We see that the imperialists use the same tactics: they create organizations to influence the electoral process, the same as in Ukraine. In Ukraine, it was the Committee of Voters of Ukraine, and in Venezuela it’s Foro Penal Venezolano. For riots in the streets and attacks on “undesirables,” mobile fighting units are created, consisting of so-called civil society activists. In Ukraine, this was the right-wing organization AutoMaidan, in Venezuela the Guarimberos. And so on. …
Of course, there are differences due to local specifics. In Ukraine, the right-liberal opposition in 2013 was united, and in Venezuela, the opposition is strongly split. In Ukraine, there was no real strong national leader — President Viktor Yanukovych turned out to be a wet rag. In Venezuela, there is a strong leader — Nicolás Maduro.
Therefore, there is a chance that the imperialist forces will break their fangs.
SLL: Activity by neo-Nazi groups in Europe and the U.S. has surged in the years since the Ukrainian coup. How do you view the relationship between what happened in Ukraine and the spread of neo-fascist movements in the West?
AA: The right-wing international has long been a fait accompli. The far right coordinates very well on matters of anti-communism and other political issues.
Today, the ultraright in Ukraine is very deeply integrated into the official security agencies: the police, the Security Services of Ukraine (SBU), the army, the prosecutor’s office. Bandit formations control the illegal arms trade. Moreover, neo-Nazi groups control part of the border between Ukraine and the European Union in the Carpathians.
Therefore, there is a very serious threat, which I always tell our European friends about, that in the event of social upheaval, the neo-Nazis of Ukraine can very quickly arm their associates from Europe with the help of smuggling. It’s really dangerous.

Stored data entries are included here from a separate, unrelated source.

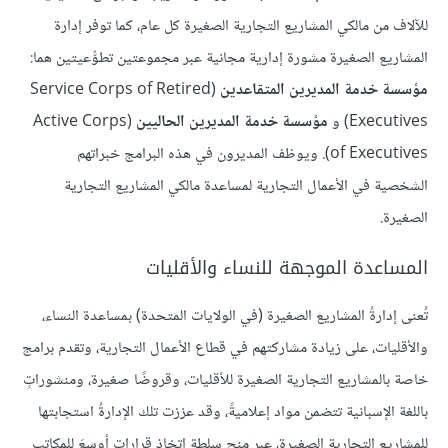
للآلاف من مالكي المشاريع التجارية الصغيرة كل عام، كما توفر إدارة
المشاريع الصغيرة مشورة إدارية مجانية عبر مجموعتين تطوُّعيتين هما:
مؤسسة خدمة المديرين المتقاعدين
(Service Corps of Retired
Executives) و
مؤسسة خدمة المديرين الحاليين
(Active Corps
of Executives). ويوظف المديرون في هذه البرامج خبراتهم
الشخصية في الأعمال التجارية لمساعدة مالكي المشاريع التجارية
الصغيرة.
المساعدة الموجهة للنساء والأقليات
تُعنى إدارةُ المشاريع الصغيرة (في الولايات المتحدة) بمساعدة النساء،
والأقليات، على زيادة مشاركتهم في قطاع الأعمال التجارية، وتقدم برامج
خاصة بالمشاريع التجارية الصغيرة للأقليات، وقروضًا صغيرة، ومنشوراتٍ
باللغة الإسبانية تتضمن مواد إعلاميةً، وقد عززت تلك الإدارةُ استجابتها
للمشاريع التجارية الصغيرة، عبر منحِ سلطةِ اتخاذِ قراراتٍ أوسعَ للمكاتب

SLL: What are the prospects for an anti-fascist revival in Ukraine and the former Soviet countries?
AA: The prospects are excellent. The main thing is to bring our ideas to the masses and to organize well.
SLL: How can working people and the left in the U.S. aid the struggle of people in Ukraine and Donbass?
AA: We are very grateful to you for your help in our struggle. For us, the dissemination of information about the crimes of the neo-Nazis and about our struggle to an English-speaking audience is invaluable.
Your translations have managed to open the eyes of thousands of people in the U.S. and in Europe. We remember well how you greeted [Ukrainian President Petro] Poroshenko with the flags of Borotba in the U.S., and how you assisted the relatives of our comrade Andrey Brazhevsky who was killed on May 2. I would like to take this opportunity to thank you again, all of you!
In conclusion, I want to say that the world and all of us are on the verge of tremendous changes, and it is very important that we have the opportunity to influence them.
I want to wish you success in your struggle. The stronger you are, the stronger we will be. And vice versa: the stronger we are, the stronger you will be.
Long live proletarian solidarity! Long live a new world without exploitation! Forward to socialism!